Reports of research work funded by grants prior to 2012
Victoria University of Wellington
Marine Natural Products As Potential New Therapeutics
JH Miller and PT Northcote
School of Biological Sciences and Chemical and Physical Sciences
Marine natural products are a good source of potential new therapeutic drugs to treat diseases like cancer, Alzheimer’s, and multiple sclerosis. Our laboratories are studying the mode of action of novel marine drugs from Pacific waters.
We are investigating the action of microtubule-stabilising agents (MSAs) on cell growth. MSAs prevent cell division by blocking the function of the cytoskeleton of the cell that is essential for separation of the chromosomes during mitosis. Cancer cells and immune cells (involved in the autoimmune disease multiple sclerosis) are more susceptible than normal cells because of their rapid proliferation. In neurodegenerative diseases, the stabilisation of the microtubules in the nerve axon has been shown to prevent axon degeneration.
Studies on peloruside A in the last year have shown how cancer cells develop resistance to the drug by mutating their tubulin genes and modifying the composition of their tubulin isotypes and intermediate filaments, like vimentin. We have also examined the anti-angiogenesis effects of peloruside and shown that peloruside induces senescence in cancer cells, thus potentially reducing both tumour vascularisation and cell proliferation, respectively. Working with Industrial Research Limited and Glycosyn, we are continuing to seek a method of producing gram quantities of peloruside to complete its initial testing on tumour xenografts in immunodeficient mice. Initial tests were very promising for further development as an anti-cancer drug (Fig. 1).
Figure 1. Peloruside A (PLA) effect on H460 tumour cell growth in athymic nu/nu mice compared to paclitaxel (PTX) and docetaxel (DTX). (n=7 mice per group). Results were provided by Dr Colin Meyer of Reata Pharmaceuticals, Inc.
In addition to its anti-cancer effects, we have shown that peloruside effectively reduces axonal degeneration in an okadaic acid-treated cell model of Alzheimer’s disease. Using newborn rat cerebral cortical neurons in culture, treatment with the phosphatase inhibitor okadaic acid causes increased expression of phosphorylated tau protein, an Alzheimer’s phenotype, that leads to collapse of growth cones and axons. Treatment with paclitaxel or peloruside reverses the extent of the axon regression. This is promising for development of MSAs for treatment of neurodegenerative diseases.
A second MSA under development in our laboratory is zampanolide, also isolated from a marine sponge. In a recent paper in Chemistry & Biology, we report that zampanolide is a potent stabilising agent at nanomolar concentrations and binds covalently to its target protein tubulin. Mass spectrometry demonstrated that the mechanism of action involved covalent binding to β-tubulin at residues N228 and H229 in the taxane site of the microtubule where the clinical therapeutic drug paclitaxel binds. Alkylation of N228 and H229 was also detected in α,β-tubulin dimers, demonstrating conclusively that that the taxane site exists in the tubulin dimer prior to its polymerization into microtubules. Covalent binding has obvious implications in preventing the metabolism or excretion of zampanolide and also suggests that drug efflux pump resistance would be ineffective in preventing the action of zampanolide.

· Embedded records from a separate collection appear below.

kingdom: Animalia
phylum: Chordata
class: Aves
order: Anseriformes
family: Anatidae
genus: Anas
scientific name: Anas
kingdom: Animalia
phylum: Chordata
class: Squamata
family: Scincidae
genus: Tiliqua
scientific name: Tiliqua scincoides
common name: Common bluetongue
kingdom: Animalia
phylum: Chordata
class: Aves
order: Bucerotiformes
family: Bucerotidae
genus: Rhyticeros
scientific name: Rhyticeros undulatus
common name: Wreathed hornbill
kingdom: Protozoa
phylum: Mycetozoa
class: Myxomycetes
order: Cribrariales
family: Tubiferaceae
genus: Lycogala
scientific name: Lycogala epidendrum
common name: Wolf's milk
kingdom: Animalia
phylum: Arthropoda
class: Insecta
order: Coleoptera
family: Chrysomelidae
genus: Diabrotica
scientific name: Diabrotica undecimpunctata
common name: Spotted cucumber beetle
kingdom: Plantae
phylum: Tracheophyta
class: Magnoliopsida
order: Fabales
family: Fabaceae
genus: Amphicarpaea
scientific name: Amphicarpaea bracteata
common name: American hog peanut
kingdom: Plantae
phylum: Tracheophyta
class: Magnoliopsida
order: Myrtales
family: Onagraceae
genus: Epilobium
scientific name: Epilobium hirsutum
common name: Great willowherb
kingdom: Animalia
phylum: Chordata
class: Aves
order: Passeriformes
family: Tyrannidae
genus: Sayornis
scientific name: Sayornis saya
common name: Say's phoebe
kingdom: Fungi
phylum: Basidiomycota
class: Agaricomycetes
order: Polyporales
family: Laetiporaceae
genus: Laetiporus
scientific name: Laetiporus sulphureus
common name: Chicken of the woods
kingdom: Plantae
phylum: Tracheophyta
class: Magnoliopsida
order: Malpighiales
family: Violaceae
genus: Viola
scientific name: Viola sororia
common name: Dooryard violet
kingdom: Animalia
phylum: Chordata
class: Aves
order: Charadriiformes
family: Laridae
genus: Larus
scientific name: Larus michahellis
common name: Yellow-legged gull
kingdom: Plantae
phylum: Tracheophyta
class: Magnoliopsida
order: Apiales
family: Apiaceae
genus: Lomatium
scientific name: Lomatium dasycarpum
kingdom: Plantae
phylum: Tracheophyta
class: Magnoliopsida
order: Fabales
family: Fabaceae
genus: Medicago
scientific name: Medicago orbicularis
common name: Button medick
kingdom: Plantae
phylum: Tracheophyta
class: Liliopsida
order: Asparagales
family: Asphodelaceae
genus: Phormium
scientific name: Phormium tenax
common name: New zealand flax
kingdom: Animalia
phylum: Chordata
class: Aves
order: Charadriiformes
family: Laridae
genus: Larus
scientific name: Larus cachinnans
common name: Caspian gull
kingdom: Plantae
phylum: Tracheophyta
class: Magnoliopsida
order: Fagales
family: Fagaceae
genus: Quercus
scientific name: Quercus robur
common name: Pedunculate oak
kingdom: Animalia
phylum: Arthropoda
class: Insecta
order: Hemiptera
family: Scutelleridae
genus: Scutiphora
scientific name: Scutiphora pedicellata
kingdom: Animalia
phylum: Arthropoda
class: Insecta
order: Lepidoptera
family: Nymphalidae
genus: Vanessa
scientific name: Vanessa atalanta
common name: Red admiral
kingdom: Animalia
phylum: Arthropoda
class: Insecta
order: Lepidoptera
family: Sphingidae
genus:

Working with Associate Professor Paul Teesdale-Spittle and a research group from the University of Wollongong in New South Wales, Australia, we are also investigating the mode of action of the isatins, a group of N-alkylisatin-based tubulin targeting agents, also isolated from marine sponges, that have dual activity, acting as microtubule-destabilising agents as well as protein kinase inhibitors (Fig. 2). We are using chemical genetic profiling in the yeast Saccharomyces cerevisiae to determine the genetic interactions and networks involved in the primary and secondary modes of action of the compound. Using structure-activity relationships, our goal is to design compounds with fewer side effects and both single and dual primary activity. We also plan to identify the tubulin binding site of the isatins, using site-directed mutagenesis of the tubulin gene.
Figure 2. Structures of isatin, labillaride and hamigeran.
Other marine natural products
In addition to the tubulin-targeting agents, we are looking at the cytotoxic activity of two other newly discovered natural products, the labillarides (oxylipins) and the hamigerans (brominated terpenes), the first isolated from a microalga and the second from a sponge Fig. 2). The hamigerans, which have a chemical structure somewhat similar to steroids, are being tested by chemical genomic profiling in the yeast to determine the genetic interactions and networks involved in its mode of action.